**TASK TO COMPLETE**
Set down every line of the entries below word for word, keeping each line break in its original place.

Dataset entries:
━━━━━━━━━━

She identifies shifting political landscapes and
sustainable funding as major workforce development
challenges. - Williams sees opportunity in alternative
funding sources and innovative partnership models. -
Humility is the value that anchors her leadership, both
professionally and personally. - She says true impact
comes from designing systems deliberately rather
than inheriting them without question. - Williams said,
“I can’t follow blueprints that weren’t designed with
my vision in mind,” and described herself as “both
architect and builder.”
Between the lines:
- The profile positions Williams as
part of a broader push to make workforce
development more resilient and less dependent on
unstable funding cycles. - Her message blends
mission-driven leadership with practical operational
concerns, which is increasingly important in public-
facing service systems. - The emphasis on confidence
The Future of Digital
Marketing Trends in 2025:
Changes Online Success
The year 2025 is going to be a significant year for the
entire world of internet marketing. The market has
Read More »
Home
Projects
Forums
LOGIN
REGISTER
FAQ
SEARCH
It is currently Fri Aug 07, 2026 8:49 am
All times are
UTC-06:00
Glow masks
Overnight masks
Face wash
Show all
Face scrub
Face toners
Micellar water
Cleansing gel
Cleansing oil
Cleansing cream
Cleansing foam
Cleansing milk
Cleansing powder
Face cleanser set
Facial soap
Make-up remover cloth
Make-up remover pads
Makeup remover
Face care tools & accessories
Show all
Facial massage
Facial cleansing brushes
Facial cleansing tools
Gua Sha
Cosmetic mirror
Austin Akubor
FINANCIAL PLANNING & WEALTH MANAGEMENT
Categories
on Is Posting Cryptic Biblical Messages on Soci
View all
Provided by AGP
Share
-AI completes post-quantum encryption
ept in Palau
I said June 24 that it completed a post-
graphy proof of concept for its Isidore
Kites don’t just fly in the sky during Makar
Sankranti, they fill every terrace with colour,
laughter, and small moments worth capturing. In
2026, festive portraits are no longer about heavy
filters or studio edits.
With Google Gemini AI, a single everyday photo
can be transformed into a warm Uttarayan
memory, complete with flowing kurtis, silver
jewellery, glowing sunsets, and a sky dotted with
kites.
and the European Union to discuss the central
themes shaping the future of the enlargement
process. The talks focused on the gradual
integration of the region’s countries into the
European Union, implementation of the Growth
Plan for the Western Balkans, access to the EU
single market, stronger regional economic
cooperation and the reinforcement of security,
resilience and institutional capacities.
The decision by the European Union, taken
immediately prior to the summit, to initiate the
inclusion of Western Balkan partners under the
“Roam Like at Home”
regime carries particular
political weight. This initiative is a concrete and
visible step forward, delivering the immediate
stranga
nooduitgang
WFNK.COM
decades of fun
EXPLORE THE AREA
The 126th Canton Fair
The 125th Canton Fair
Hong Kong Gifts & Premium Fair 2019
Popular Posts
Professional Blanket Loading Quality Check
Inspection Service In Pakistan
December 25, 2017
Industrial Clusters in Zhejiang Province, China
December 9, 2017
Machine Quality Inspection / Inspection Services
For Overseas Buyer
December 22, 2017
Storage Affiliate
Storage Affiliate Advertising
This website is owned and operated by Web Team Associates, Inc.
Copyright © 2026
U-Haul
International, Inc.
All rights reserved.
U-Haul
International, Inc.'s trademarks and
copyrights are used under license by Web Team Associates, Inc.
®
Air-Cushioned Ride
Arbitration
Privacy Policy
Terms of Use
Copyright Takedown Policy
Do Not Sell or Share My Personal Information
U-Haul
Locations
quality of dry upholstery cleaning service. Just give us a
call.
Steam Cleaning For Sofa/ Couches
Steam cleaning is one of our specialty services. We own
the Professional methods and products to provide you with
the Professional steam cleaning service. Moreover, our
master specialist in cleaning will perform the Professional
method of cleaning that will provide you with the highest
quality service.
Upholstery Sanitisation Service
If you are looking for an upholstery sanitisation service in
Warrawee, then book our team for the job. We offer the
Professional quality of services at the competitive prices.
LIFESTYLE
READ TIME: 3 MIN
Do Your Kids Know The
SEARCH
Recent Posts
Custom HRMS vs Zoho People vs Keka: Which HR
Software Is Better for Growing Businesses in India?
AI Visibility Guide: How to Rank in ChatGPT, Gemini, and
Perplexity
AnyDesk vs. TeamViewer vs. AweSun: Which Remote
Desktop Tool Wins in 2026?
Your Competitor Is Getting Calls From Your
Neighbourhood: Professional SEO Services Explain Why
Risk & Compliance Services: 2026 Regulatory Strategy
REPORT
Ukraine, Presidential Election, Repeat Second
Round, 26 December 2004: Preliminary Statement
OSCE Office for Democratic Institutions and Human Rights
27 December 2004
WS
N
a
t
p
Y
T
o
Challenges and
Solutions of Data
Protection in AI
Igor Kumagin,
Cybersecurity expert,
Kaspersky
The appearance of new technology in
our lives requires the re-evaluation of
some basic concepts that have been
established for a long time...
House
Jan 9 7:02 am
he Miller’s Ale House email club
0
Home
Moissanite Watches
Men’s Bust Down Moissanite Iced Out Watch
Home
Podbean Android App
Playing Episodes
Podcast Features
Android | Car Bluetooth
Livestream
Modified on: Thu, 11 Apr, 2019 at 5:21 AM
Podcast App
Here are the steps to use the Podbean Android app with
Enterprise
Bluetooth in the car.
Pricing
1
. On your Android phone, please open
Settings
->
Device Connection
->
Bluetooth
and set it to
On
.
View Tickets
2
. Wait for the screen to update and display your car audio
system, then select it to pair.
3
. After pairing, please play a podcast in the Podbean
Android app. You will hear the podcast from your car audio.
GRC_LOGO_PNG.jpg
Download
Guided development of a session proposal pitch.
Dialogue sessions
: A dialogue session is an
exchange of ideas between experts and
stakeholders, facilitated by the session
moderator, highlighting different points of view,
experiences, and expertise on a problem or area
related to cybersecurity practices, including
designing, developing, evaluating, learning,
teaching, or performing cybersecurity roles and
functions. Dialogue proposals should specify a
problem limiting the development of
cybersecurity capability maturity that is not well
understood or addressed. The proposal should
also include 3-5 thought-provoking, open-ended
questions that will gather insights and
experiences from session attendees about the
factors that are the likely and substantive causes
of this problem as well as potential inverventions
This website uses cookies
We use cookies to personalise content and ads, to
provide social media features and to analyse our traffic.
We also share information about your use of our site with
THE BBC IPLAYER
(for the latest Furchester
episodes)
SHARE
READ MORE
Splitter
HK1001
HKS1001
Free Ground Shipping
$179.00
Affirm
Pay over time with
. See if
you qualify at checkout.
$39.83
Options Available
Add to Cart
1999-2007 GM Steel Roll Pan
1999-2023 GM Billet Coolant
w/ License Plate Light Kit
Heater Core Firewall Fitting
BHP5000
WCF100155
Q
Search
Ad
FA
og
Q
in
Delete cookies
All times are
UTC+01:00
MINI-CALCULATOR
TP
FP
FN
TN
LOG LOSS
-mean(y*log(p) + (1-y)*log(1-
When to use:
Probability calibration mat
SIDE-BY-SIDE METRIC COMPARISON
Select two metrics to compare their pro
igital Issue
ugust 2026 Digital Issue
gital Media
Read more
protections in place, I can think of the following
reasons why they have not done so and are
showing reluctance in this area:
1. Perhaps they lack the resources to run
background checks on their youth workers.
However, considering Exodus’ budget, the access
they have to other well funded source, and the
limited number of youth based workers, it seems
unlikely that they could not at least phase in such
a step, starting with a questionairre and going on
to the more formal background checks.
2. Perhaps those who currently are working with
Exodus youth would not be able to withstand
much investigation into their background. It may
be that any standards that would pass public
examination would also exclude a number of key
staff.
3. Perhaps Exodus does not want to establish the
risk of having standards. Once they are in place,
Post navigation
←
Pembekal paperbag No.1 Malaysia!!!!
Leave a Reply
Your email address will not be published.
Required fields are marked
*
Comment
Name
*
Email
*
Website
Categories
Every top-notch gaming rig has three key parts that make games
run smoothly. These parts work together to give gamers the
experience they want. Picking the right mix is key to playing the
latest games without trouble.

━━━━━━━━━━

**ANSWER TO THIS PROBLEM**
She identifies shifting political landscapes and
sustainable funding as major workforce development
challenges. - Williams sees opportunity in alternative
funding sources and innovative partnership models. -
Humility is the value that anchors her leadership, both
professionally and personally. - She says true impact
comes from designing systems deliberately rather
than inheriting them without question. - Williams said,
“I can’t follow blueprints that weren’t designed with
my vision in mind,” and described herself as “both
architect and builder.”
Between the lines:
- The profile positions Williams as
part of a broader push to make workforce
development more resilient and less dependent on
unstable funding cycles. - Her message blends
mission-driven leadership with practical operational
concerns, which is increasingly important in public-
facing service systems. - The emphasis on confidence
The Future of Digital
Marketing Trends in 2025:
Changes Online Success
The year 2025 is going to be a significant year for the
entire world of internet marketing. The market has
Read More »
Home
Projects
Forums
LOGIN
REGISTER
FAQ
SEARCH
It is currently Fri Aug 07, 2026 8:49 am
All times are
UTC-06:00
Glow masks
Overnight masks
Face wash
Show all
Face scrub
Face toners
Micellar water
Cleansing gel
Cleansing oil
Cleansing cream
Cleansing foam
Cleansing milk
Cleansing powder
Face cleanser set
Facial soap
Make-up remover cloth
Make-up remover pads
Makeup remover
Face care tools & accessories
Show all
Facial massage
Facial cleansing brushes
Facial cleansing tools
Gua Sha
Cosmetic mirror
Austin Akubor
FINANCIAL PLANNING & WEALTH MANAGEMENT
Categories
on Is Posting Cryptic Biblical Messages on Soci
View all
Provided by AGP
Share
-AI completes post-quantum encryption
ept in Palau
I said June 24 that it completed a post-
graphy proof of concept for its Isidore
Kites don’t just fly in the sky during Makar
Sankranti, they fill every terrace with colour,
laughter, and small moments worth capturing. In
2026, festive portraits are no longer about heavy
filters or studio edits.
With Google Gemini AI, a single everyday photo
can be transformed into a warm Uttarayan
memory, complete with flowing kurtis, silver
jewellery, glowing sunsets, and a sky dotted with
kites.
and the European Union to discuss the central
themes shaping the future of the enlargement
process. The talks focused on the gradual
integration of the region’s countries into the
European Union, implementation of the Growth
Plan for the Western Balkans, access to the EU
single market, stronger regional economic
cooperation and the reinforcement of security,
resilience and institutional capacities.
The decision by the European Union, taken
immediately prior to the summit, to initiate the
inclusion of Western Balkan partners under the
“Roam Like at Home”
regime carries particular
political weight. This initiative is a concrete and
visible step forward, delivering the immediate
stranga
nooduitgang
WFNK.COM
decades of fun
EXPLORE THE AREA
The 126th Canton Fair
The 125th Canton Fair
Hong Kong Gifts & Premium Fair 2019
Popular Posts
Professional Blanket Loading Quality Check
Inspection Service In Pakistan
December 25, 2017
Industrial Clusters in Zhejiang Province, China
December 9, 2017
Machine Quality Inspection / Inspection Services
For Overseas Buyer
December 22, 2017
Storage Affiliate
Storage Affiliate Advertising
This website is owned and operated by Web Team Associates, Inc.
Copyright © 2026
U-Haul
International, Inc.
All rights reserved.
U-Haul
International, Inc.'s trademarks and
copyrights are used under license by Web Team Associates, Inc.
®
Air-Cushioned Ride
Arbitration
Privacy Policy
Terms of Use
Copyright Takedown Policy
Do Not Sell or Share My Personal Information
U-Haul
Locations
quality of dry upholstery cleaning service. Just give us a
call.
Steam Cleaning For Sofa/ Couches
Steam cleaning is one of our specialty services. We own
the Professional methods and products to provide you with
the Professional steam cleaning service. Moreover, our
master specialist in cleaning will perform the Professional
method of cleaning that will provide you with the highest
quality service.
Upholstery Sanitisation Service
If you are looking for an upholstery sanitisation service in
Warrawee, then book our team for the job. We offer the
Professional quality of services at the competitive prices.
LIFESTYLE
READ TIME: 3 MIN
Do Your Kids Know The
SEARCH
Recent Posts
Custom HRMS vs Zoho People vs Keka: Which HR
Software Is Better for Growing Businesses in India?
AI Visibility Guide: How to Rank in ChatGPT, Gemini, and
Perplexity
AnyDesk vs. TeamViewer vs. AweSun: Which Remote
Desktop Tool Wins in 2026?
Your Competitor Is Getting Calls From Your
Neighbourhood: Professional SEO Services Explain Why
Risk & Compliance Services: 2026 Regulatory Strategy
REPORT
Ukraine, Presidential Election, Repeat Second
Round, 26 December 2004: Preliminary Statement
OSCE Office for Democratic Institutions and Human Rights
27 December 2004
WS
N
a
t
p
Y
T
o
Challenges and
Solutions of Data
Protection in AI
Igor Kumagin,
Cybersecurity expert,
Kaspersky
The appearance of new technology in
our lives requires the re-evaluation of
some basic concepts that have been
established for a long time...
House
Jan 9 7:02 am
he Miller’s Ale House email club
0
Home
Moissanite Watches
Men’s Bust Down Moissanite Iced Out Watch
Home
Podbean Android App
Playing Episodes
Podcast Features
Android | Car Bluetooth
Livestream
Modified on: Thu, 11 Apr, 2019 at 5:21 AM
Podcast App
Here are the steps to use the Podbean Android app with
Enterprise
Bluetooth in the car.
Pricing
1
. On your Android phone, please open
Settings
->
Device Connection
->
Bluetooth
and set it to
On
.
View Tickets
2
. Wait for the screen to update and display your car audio
system, then select it to pair.
3
. After pairing, please play a podcast in the Podbean
Android app. You will hear the podcast from your car audio.
GRC_LOGO_PNG.jpg
Download
Guided development of a session proposal pitch.
Dialogue sessions
: A dialogue session is an
exchange of ideas between experts and
stakeholders, facilitated by the session
moderator, highlighting different points of view,
experiences, and expertise on a problem or area
related to cybersecurity practices, including
designing, developing, evaluating, learning,
teaching, or performing cybersecurity roles and
functions. Dialogue proposals should specify a
problem limiting the development of
cybersecurity capability maturity that is not well
understood or addressed. The proposal should
also include 3-5 thought-provoking, open-ended
questions that will gather insights and
experiences from session attendees about the
factors that are the likely and substantive causes
of this problem as well as potential inverventions
This website uses cookies
We use cookies to personalise content and ads, to
provide social media features and to analyse our traffic.
We also share information about your use of our site with
THE BBC IPLAYER
(for the latest Furchester
episodes)
SHARE
READ MORE
Splitter
HK1001
HKS1001
Free Ground Shipping
$179.00
Affirm
Pay over time with
. See if
you qualify at checkout.
$39.83
Options Available
Add to Cart
1999-2007 GM Steel Roll Pan
1999-2023 GM Billet Coolant
w/ License Plate Light Kit
Heater Core Firewall Fitting
BHP5000
WCF100155
Q
Search
Ad
FA
og
Q
in
Delete cookies
All times are
UTC+01:00
MINI-CALCULATOR
TP
FP
FN
TN
LOG LOSS
-mean(y*log(p) + (1-y)*log(1-
When to use:
Probability calibration mat
SIDE-BY-SIDE METRIC COMPARISON
Select two metrics to compare their pro
igital Issue
ugust 2026 Digital Issue
gital Media
Read more
protections in place, I can think of the following
reasons why they have not done so and are
showing reluctance in this area:
1. Perhaps they lack the resources to run
background checks on their youth workers.
However, considering Exodus’ budget, the access
they have to other well funded source, and the
limited number of youth based workers, it seems
unlikely that they could not at least phase in such
a step, starting with a questionairre and going on
to the more formal background checks.
2. Perhaps those who currently are working with
Exodus youth would not be able to withstand
much investigation into their background. It may
be that any standards that would pass public
examination would also exclude a number of key
staff.
3. Perhaps Exodus does not want to establish the
risk of having standards. Once they are in place,
Post navigation
←
Pembekal paperbag No.1 Malaysia!!!!
Leave a Reply
Your email address will not be published.
Required fields are marked
*
Comment
Name
*
Email
*
Website
Categories
Every top-notch gaming rig has three key parts that make games
run smoothly. These parts work together to give gamers the
experience they want. Picking the right mix is key to playing the
latest games without trouble.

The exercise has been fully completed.